What you need to do
Could you put every line of the data below into a numbered list, skipping blank lines and leaving the pictures out?

Multi-view geometry data:
"""

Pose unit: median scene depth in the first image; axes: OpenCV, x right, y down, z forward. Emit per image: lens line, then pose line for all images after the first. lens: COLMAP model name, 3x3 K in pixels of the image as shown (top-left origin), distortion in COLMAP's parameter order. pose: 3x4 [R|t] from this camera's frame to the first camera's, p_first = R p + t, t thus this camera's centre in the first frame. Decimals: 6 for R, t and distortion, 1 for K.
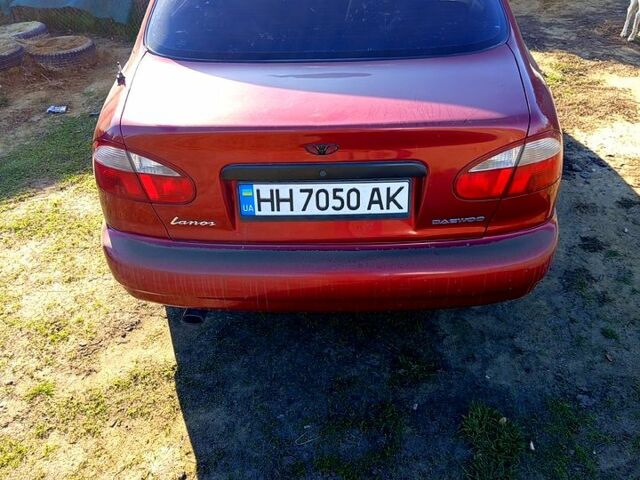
lens RADIAL K [[603.3, 0, 320.0], [0, 603.3, 240.0], [0, 0, 1]] dist [0.074014, -0.026707]
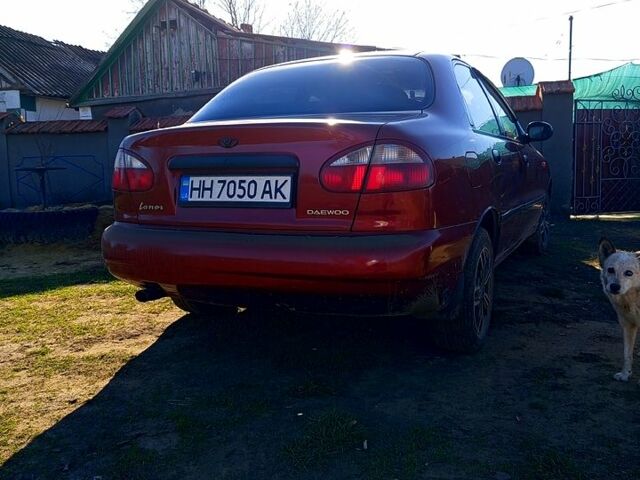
lens RADIAL K [[603.3, 0, 320.0], [0, 603.3, 240.0], [0, 0, 1]] dist [0.074014, -0.026707]
pose [[0.905937, 0.068511, -0.417833, 0.713917], [-0.247231, 0.886719, -0.390648, 0.481016], [0.343736, 0.457204, 0.820250, 0.063954]]
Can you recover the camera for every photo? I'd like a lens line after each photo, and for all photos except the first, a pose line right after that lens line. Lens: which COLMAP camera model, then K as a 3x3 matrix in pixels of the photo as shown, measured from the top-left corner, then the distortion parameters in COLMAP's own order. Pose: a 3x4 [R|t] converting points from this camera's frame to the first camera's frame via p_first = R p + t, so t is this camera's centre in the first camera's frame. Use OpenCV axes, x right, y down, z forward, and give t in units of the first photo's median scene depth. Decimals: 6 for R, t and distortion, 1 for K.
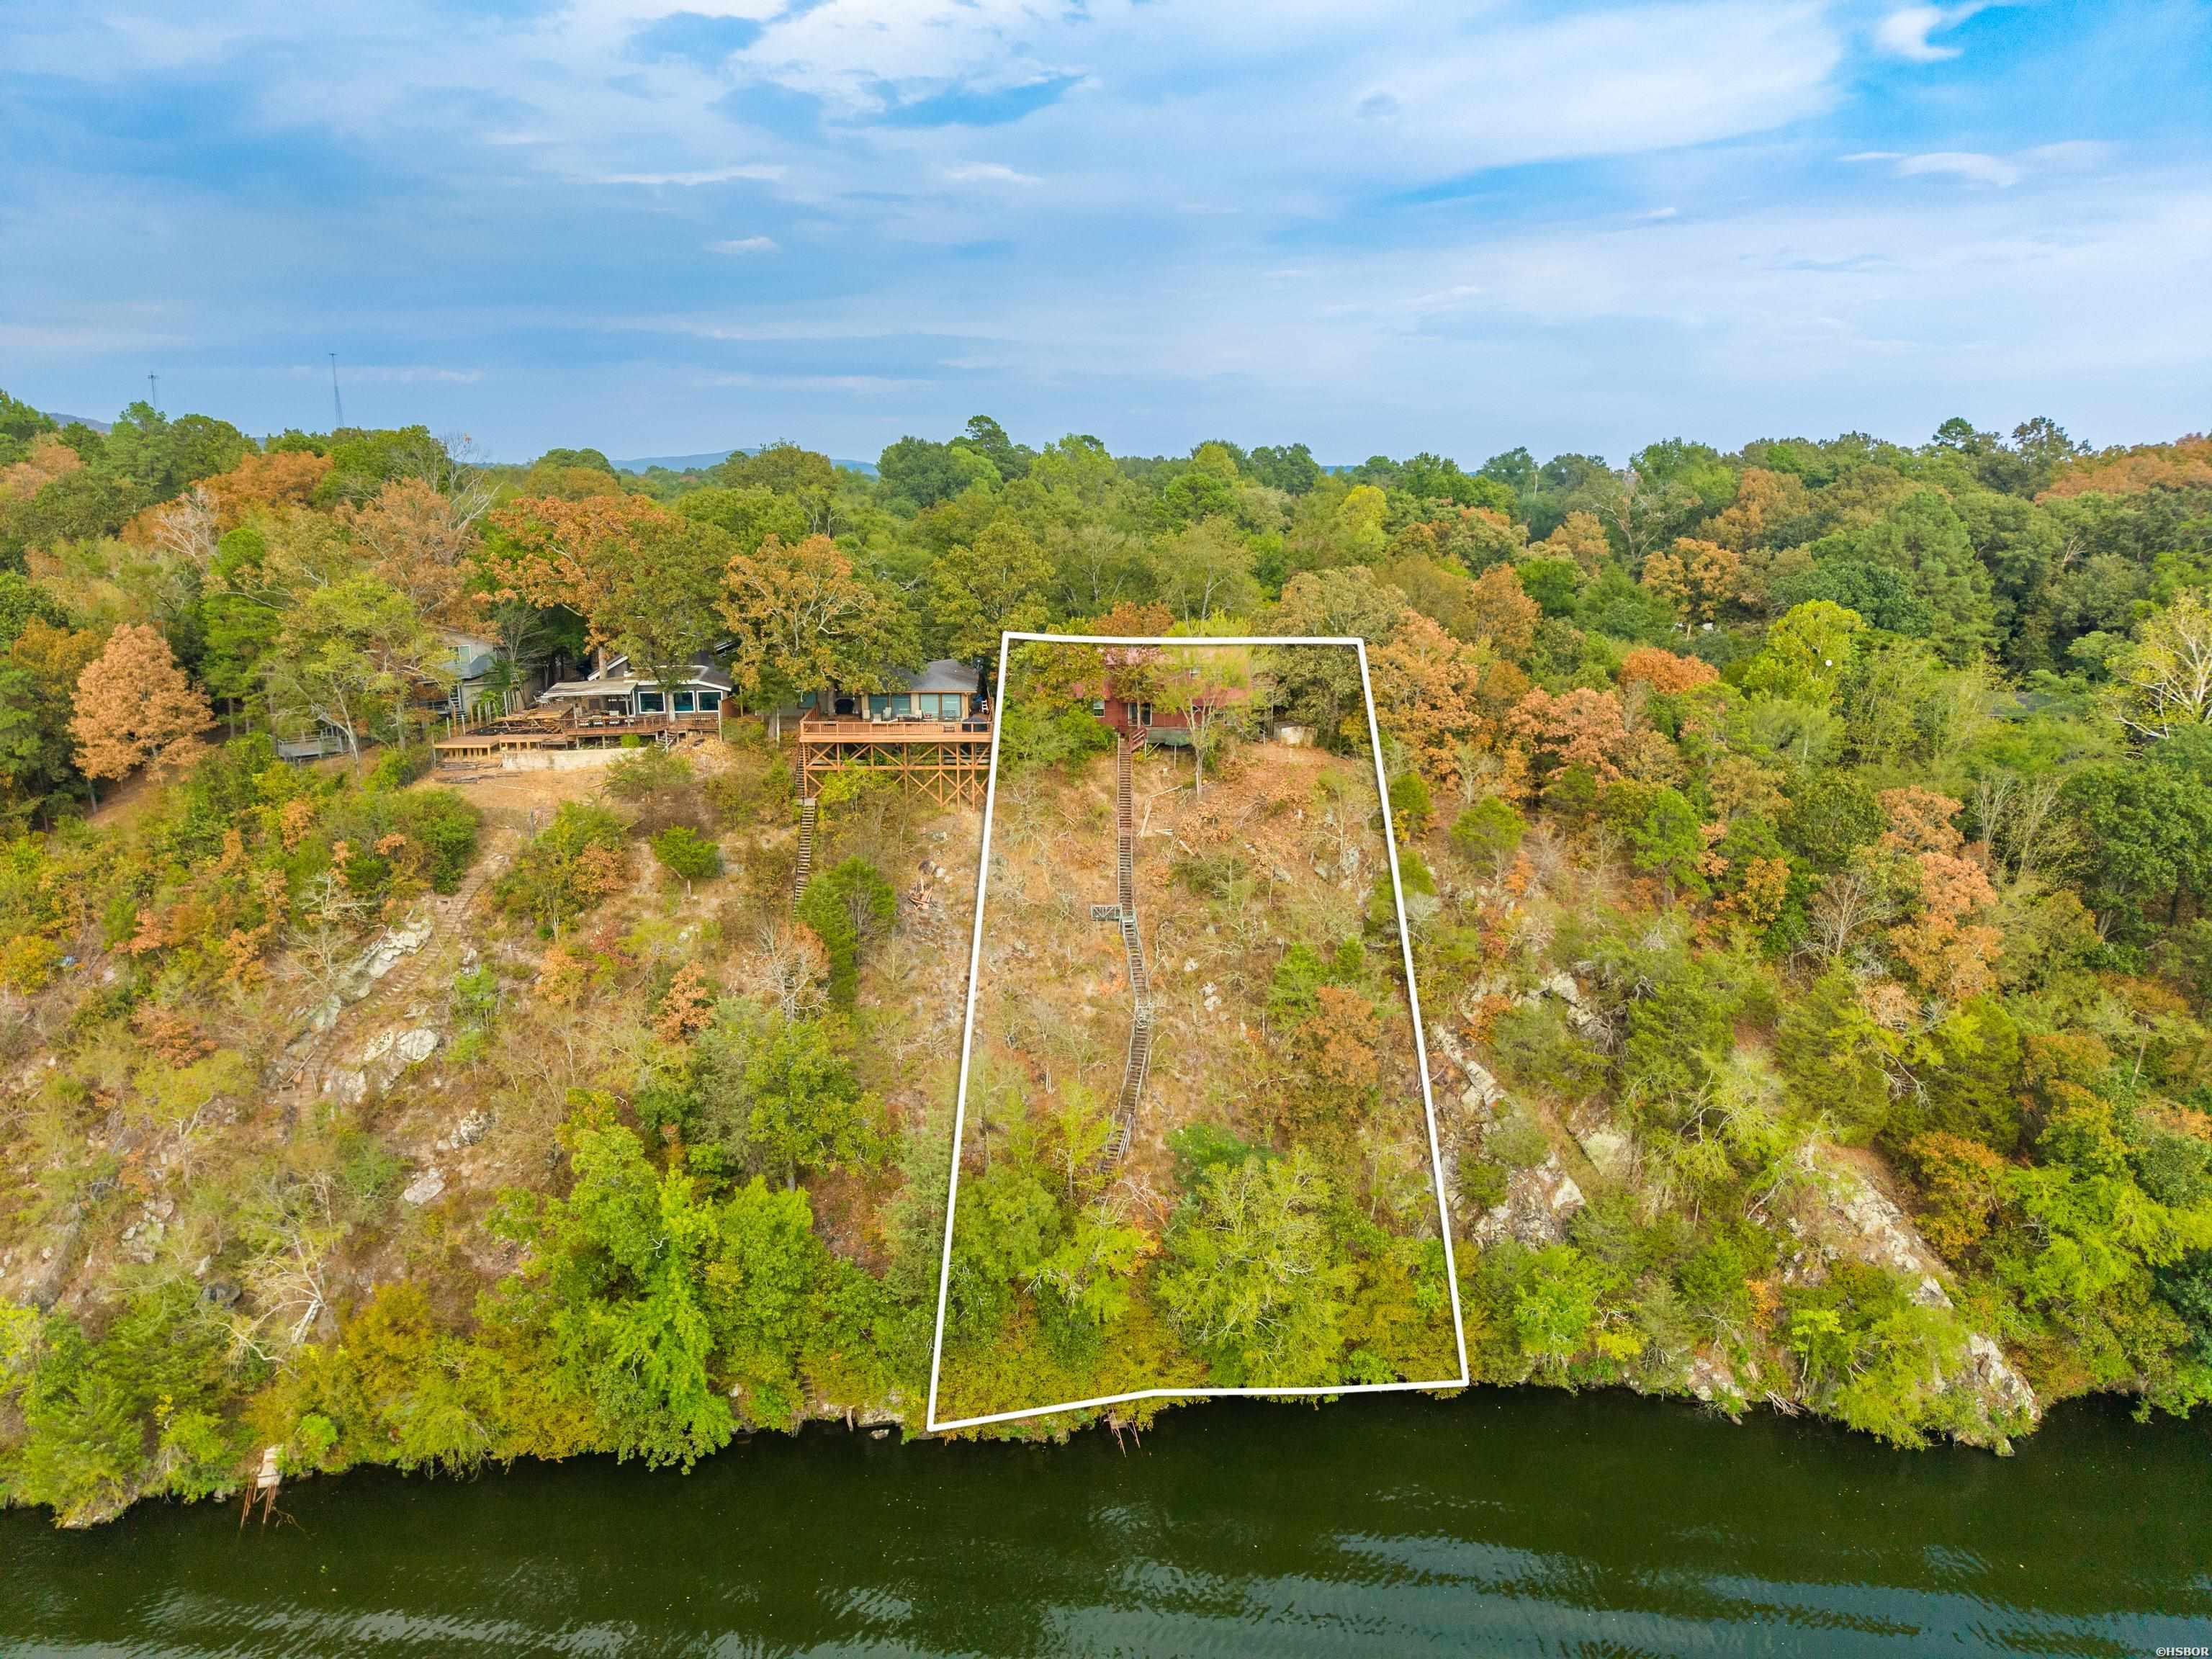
lens RADIAL K [[1470.4, 0, 1106.0], [0, 1470.4, 829.5], [0, 0, 1]] dist [0.024269, -0.031225]
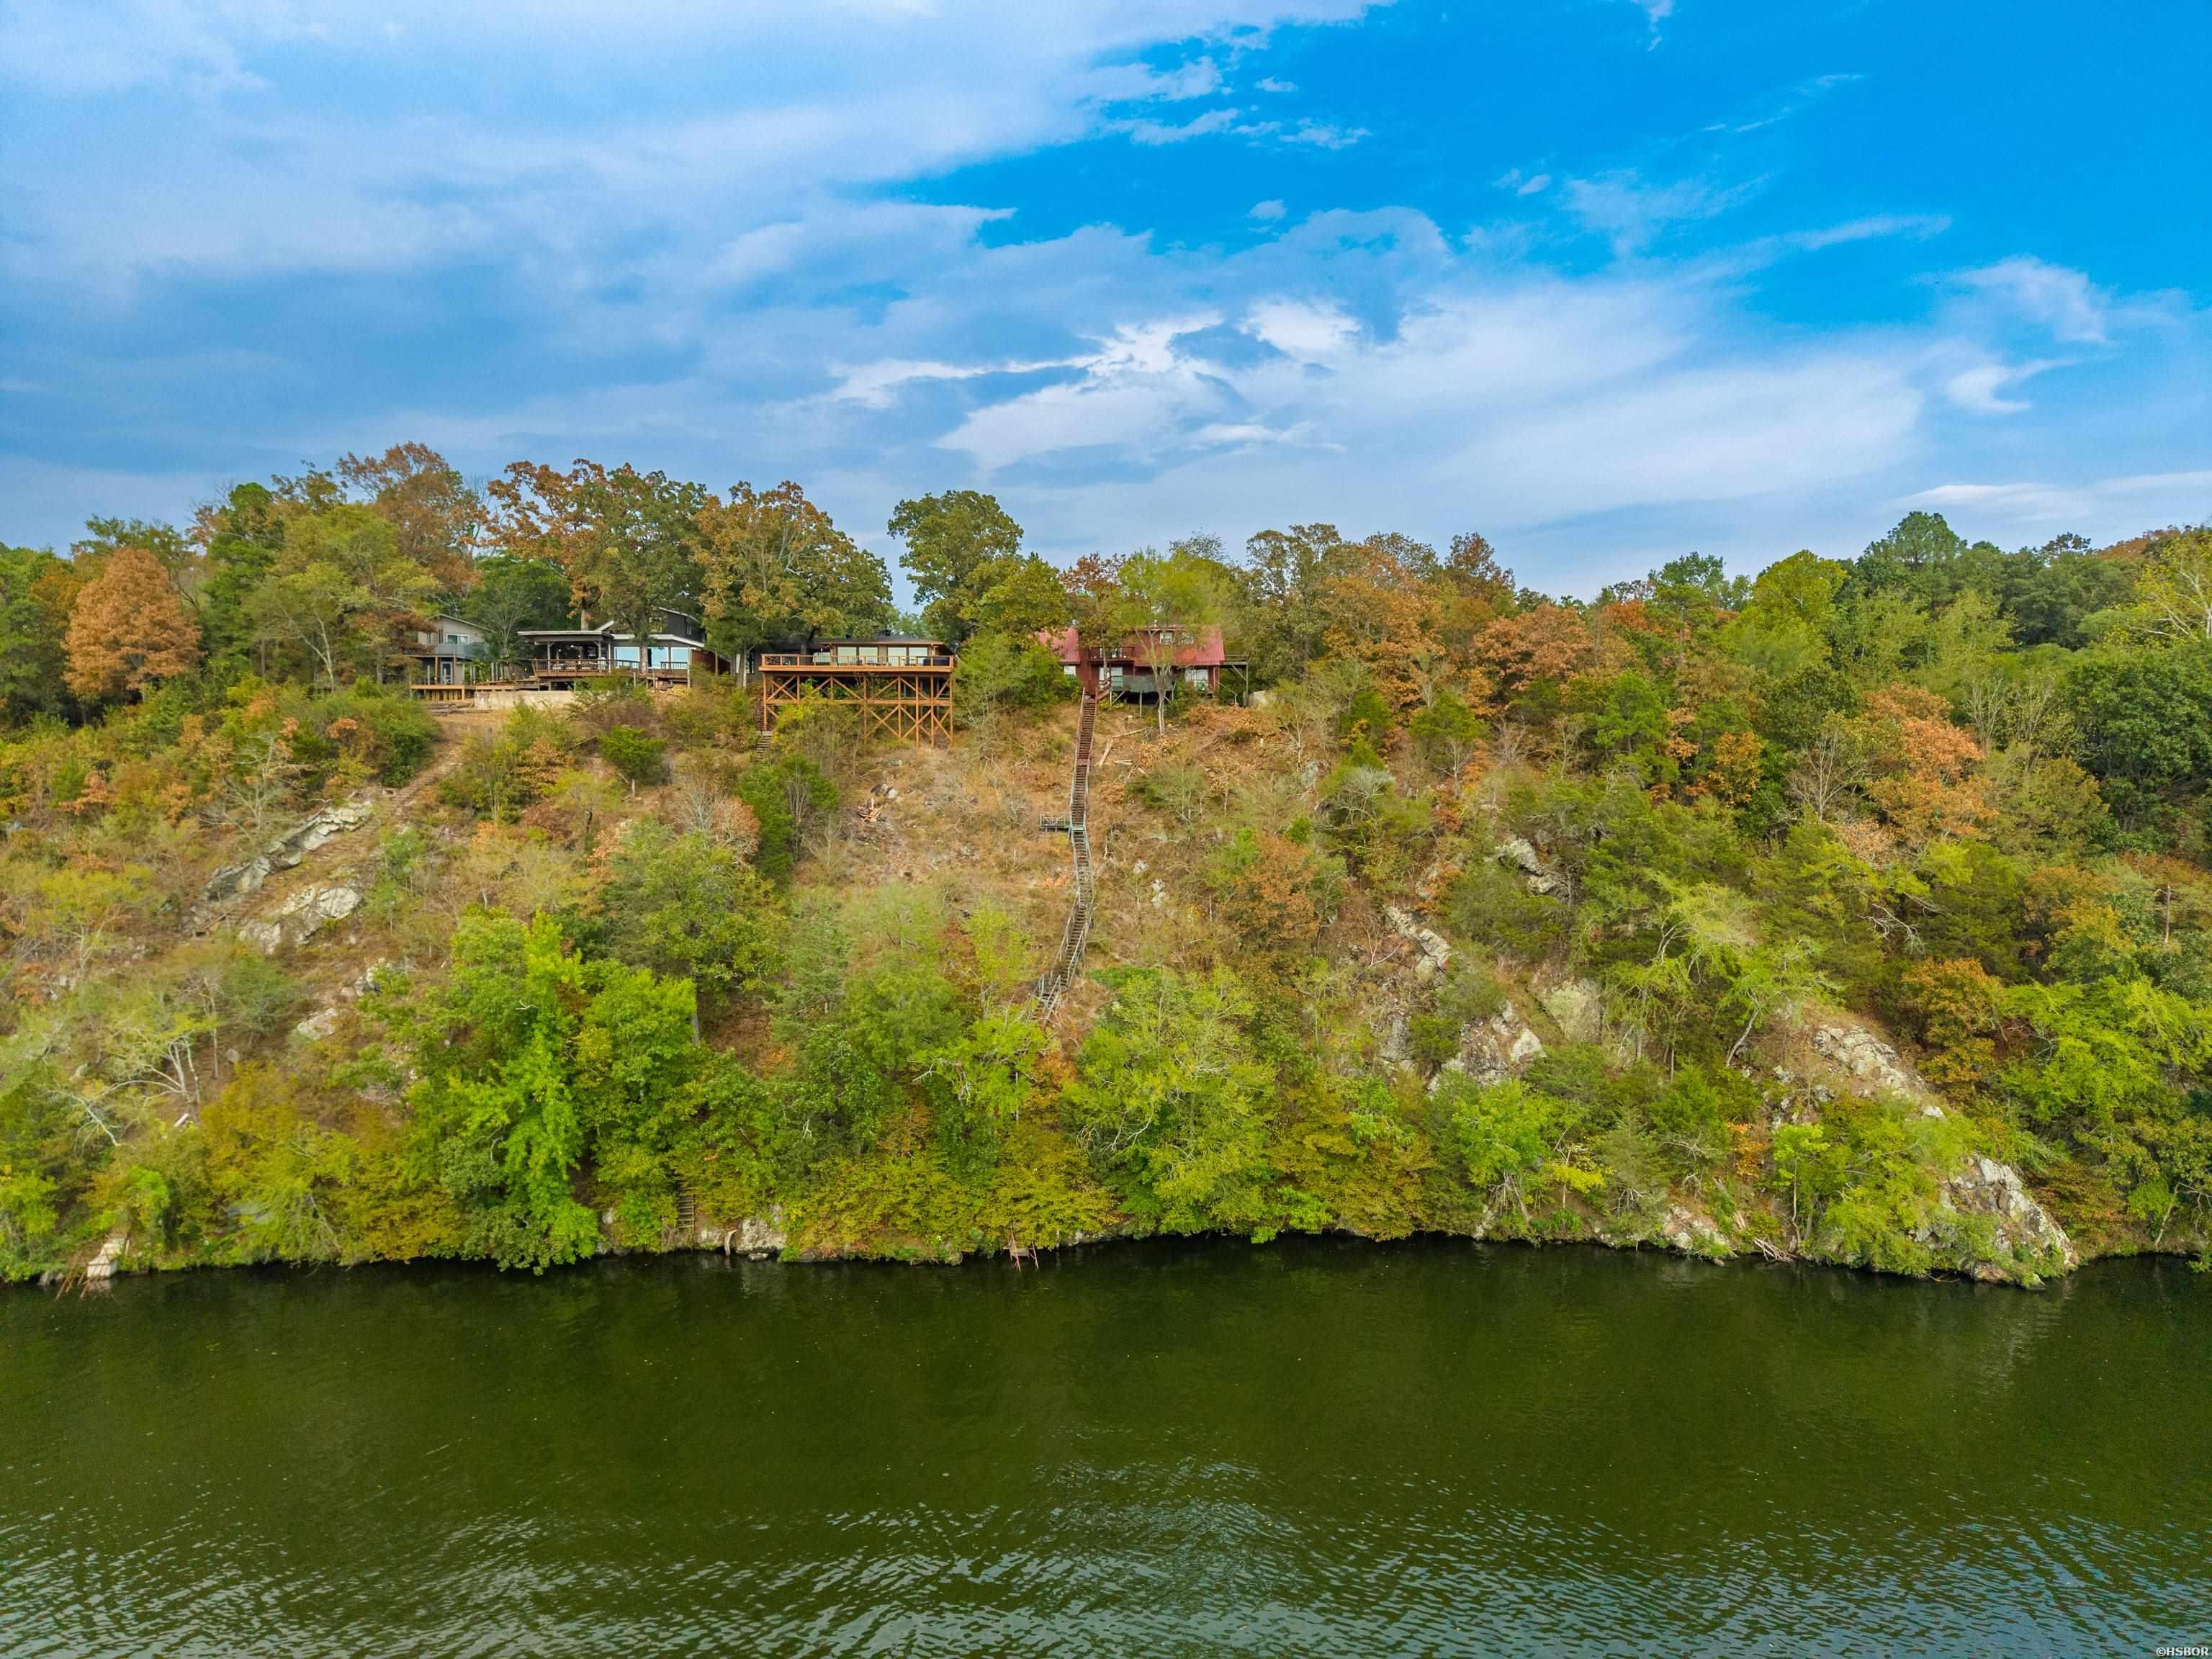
lens RADIAL K [[1470.4, 0, 1106.0], [0, 1470.4, 829.5], [0, 0, 1]] dist [0.024269, -0.031225]
pose [[0.998086, -0.006952, -0.061451, 0.108257], [-0.005744, 0.978943, -0.204052, 0.301852], [0.061576, 0.204015, 0.977029, 0.059990]]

"""

Solution below
1. Pose unit: median scene depth in the first image; axes: OpenCV, x right, y down, z forward. Emit per image: lens line, then pose line for all images after the first. lens: COLMAP model name, 3x3 K in pixels of the image as shown (top-left origin), distortion in COLMAP's parameter order. pose: 3x4 [R|t] from this camera's frame to the first camera's, p_first = R p + t, t thus this camera's centre in the first frame. Decimals: 6 for R, t and distortion, 1 for K.
2. lens RADIAL K [[603.3, 0, 320.0], [0, 603.3, 240.0], [0, 0, 1]] dist [0.074014, -0.026707]
3. lens RADIAL K [[603.3, 0, 320.0], [0, 603.3, 240.0], [0, 0, 1]] dist [0.074014, -0.026707]
4. pose [[0.905937, 0.068511, -0.417833, 0.713917], [-0.247231, 0.886719, -0.390648, 0.481016], [0.343736, 0.457204, 0.820250, 0.063954]]
5. Can you recover the camera for every photo? I'd like a lens line after each photo, and for all photos except the first, a pose line right after that lens line. Lens: which COLMAP camera model, then K as a 3x3 matrix in pixels of the photo as shown, measured from the top-left corner, then the distortion parameters in COLMAP's own order. Pose: a 3x4 [R|t] converting points from this camera's frame to the first camera's frame via p_first = R p + t, so t is this camera's centre in the first camera's frame. Use OpenCV axes, x right, y down, z forward, and give t in units of the first photo's median scene depth. Decimals: 6 for R, t and distortion, 1 for K.
6. lens RADIAL K [[1470.4, 0, 1106.0], [0, 1470.4, 829.5], [0, 0, 1]] dist [0.024269, -0.031225]
7. lens RADIAL K [[1470.4, 0, 1106.0], [0, 1470.4, 829.5], [0, 0, 1]] dist [0.024269, -0.031225]
8. pose [[0.998086, -0.006952, -0.061451, 0.108257], [-0.005744, 0.978943, -0.204052, 0.301852], [0.061576, 0.204015, 0.977029, 0.059990]]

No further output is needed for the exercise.